Bis zum Fall der Mauer fotografierte sie meistens in Schwarzweiß, mit der Wende kehrte Farbe ein, vor allem in den Länder- und Reisereportagen für Magazine wie Geo. Mit den Polaroids begann Bergemann in den Siebzigern, anfangs waren diese Sofortbilder eine Art Testballon für ihre Modefotografien. "Ich drücke drauf, um zu sehen, was ich gesehen habe", sagte sie einmal. Bald merkte sie, welche poetisches Eigenleben und atmosphärische Dichte diese Aufnahmen tatsächlich entwickelten. Das Ineinanderfließen der Farbschichten, das Konturlose, die malerische Qualität, das war es, was sie so einnahm für diese Sofortbilder. Hinzu kam, dass diffuses Licht bizarre Stimmungen hervor rief.
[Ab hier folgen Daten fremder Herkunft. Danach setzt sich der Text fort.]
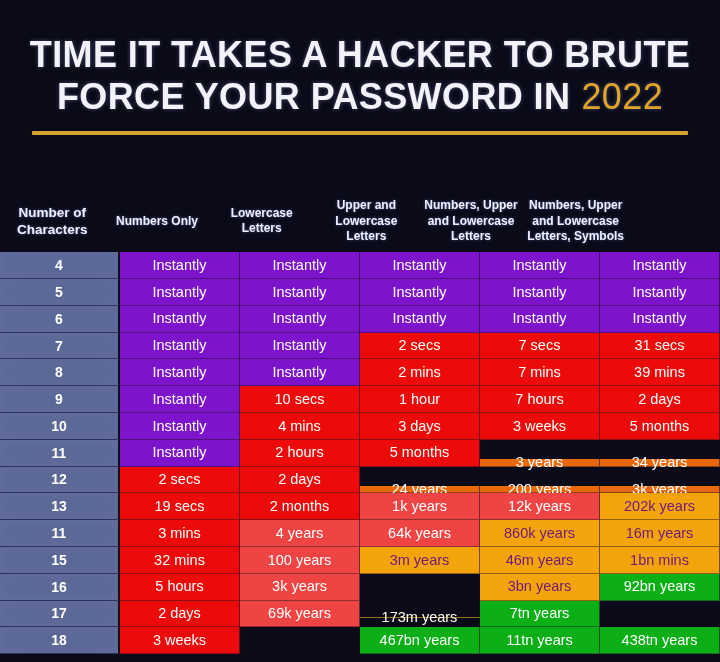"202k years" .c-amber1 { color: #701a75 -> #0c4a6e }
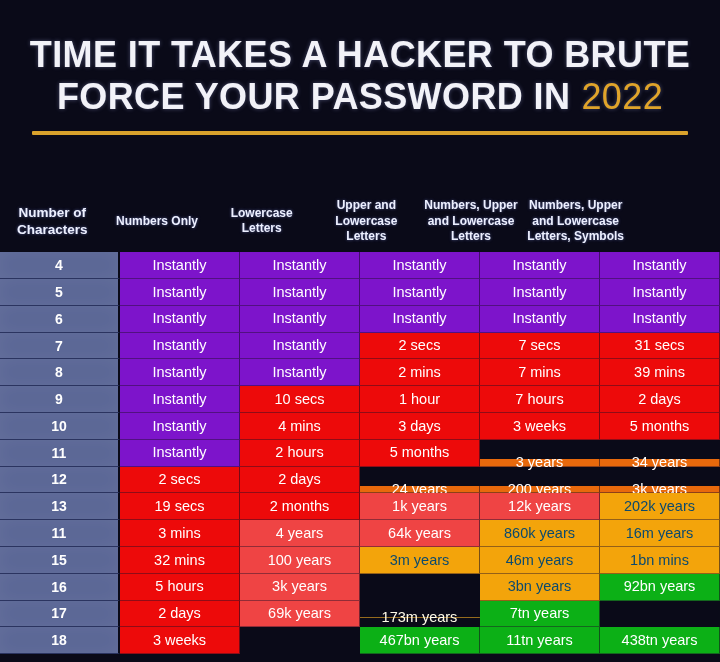"1bn mins" div.cell { text: mins -> weeks }
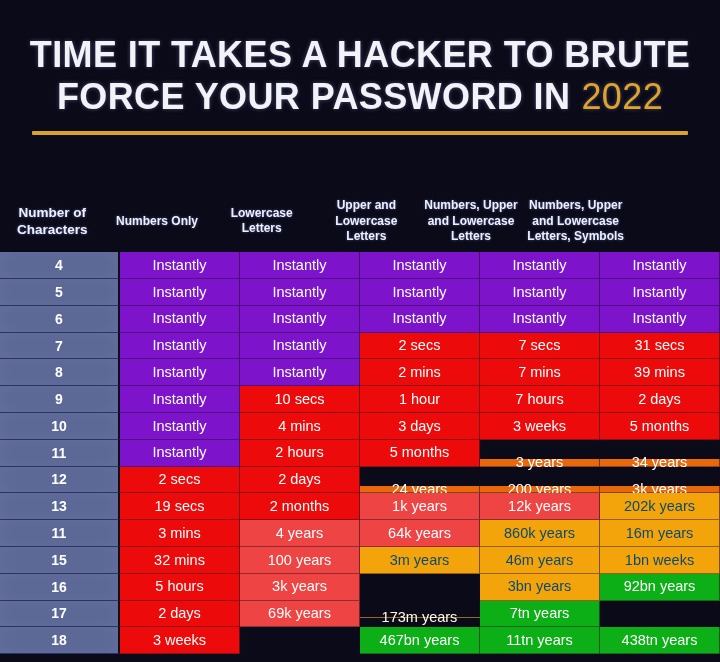"92bn years" .c-green { font-weight: none -> bold }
"Wenn ich zu einem Thema hundert Bilder mache, von denen das mit der größten Wahrheit unscharf ist, biete ich eben das Unscharfe an." Im Unscharfen lag für sie das Verborgene. Heute sind die Polaroids, Hunderte gibt es, längst eine unabhängige Werkgruppe in ihrem umgangreichen Oeuvre. "Fotografische Notizen einer Romantikerin", so nennt es Jutta Voigt im Vorwort des Kataloges. Auch andere Künstler und Fotografen erkannten die Vorzüge des Mediums Polaroid, Andy Warhol, Helmut Newton, Robert Rauschenberg, Julien Schnabel, Robert Mapplethorpe und Annie Leibovitz.

Es sind anrührende, betörende Bilder, die wir bei C/O zu sehen bekommen. Viele wirken wie aus der Zeit gefallen. Das Mädchen mit dem Krönchen auf dem Kopf im wilden Garten von Margaretenhof bei Gransee. Die rätselhaften, damenlosen Hackenschuhe auf dem Boden. Die weißen Schwäne als Wassertretbote. Das lange rote Kleid an der weißen efeuumrankten Wand. Lily, ihre Enkelin, im Bärenkostüm von hinten. Heute ist aus der Kleinen eine junge Frau geworden, und ihre Oma lebt nicht mehr. Ein Höhepunkt mit diesem Medium war sicher die Serie mit den kostümierten, behinderten Schauspielern des Berliner Theaters Ramba Zamba. Ursprünglich waren sie als Dokumentation für die Kostümbildnerin gedacht. Diese Bilder sind von einer unglaublichen Weichheit, authentischer und individueller können Fotos kaum sein.

Und: Jede Aufnahme ist einzigartig, weil kein Negativ existiert. Ein Polaroid ist ein Unikat. Genau das hat diese Fotografie - Erfinder war Edwin Land - einst so berühmt gemacht. In einer Zeit der schnellen Bildmanipulation, wirkt diese Unmittelbarkeit, das Irreversible, das keine Retusche zulässt, wie ein nostalgisches Relikt aus einer vergangenen Welt. Das ist wohl auch der Grund, warum die Polaroids derzeit eine Renaissance erleben.

Polaroid, das war ein Markennahme

Polaroid, das war ein Markenname, den einmal jeder kannte. Bis die Digitalkameras kamen. Wie viel Poesie steckte einmal in diesen etwas unhandlichen Plastikkästchen. Einfach den Auslöser drücken, das Surren gehörte zum Geheimnis, Foto langsam rausziehen, heftig durch die Luft wedeln, und langsam schauen, wie die Personen darauf Kontur annahmen und aus dem Bild "wuchsen". Etwa eine Minute brauchte das, manchmal schien das Warten wie eine Ewigkeit.

Für Sibylle Bergemann gehörte dieses Warten zum künstlerischen Reiz. Stets trug sie ihre Polaroid-Tasche mit sich herum. Sie war immer gerüstet, für den nächsten Augenblick, das nächste Motiv, das irgendwo auftauchen konnte, ganz unverhofft an der nächsten Straßenecke, im Garten, im Gespräch. "Wenn sie gekonnt hätte", erzählt ihre Tochter Frieda von Wild, "hätte sie noch auf dem Sterbebett fotografiert."

C/O Postfuhramt , Oranienburger/Ecke Tucholskystraße, Mitte. Tägl. 11-20 Uhr. Bis 4. Sept. Katalog (Hatje Cantz): 29,80 Euro.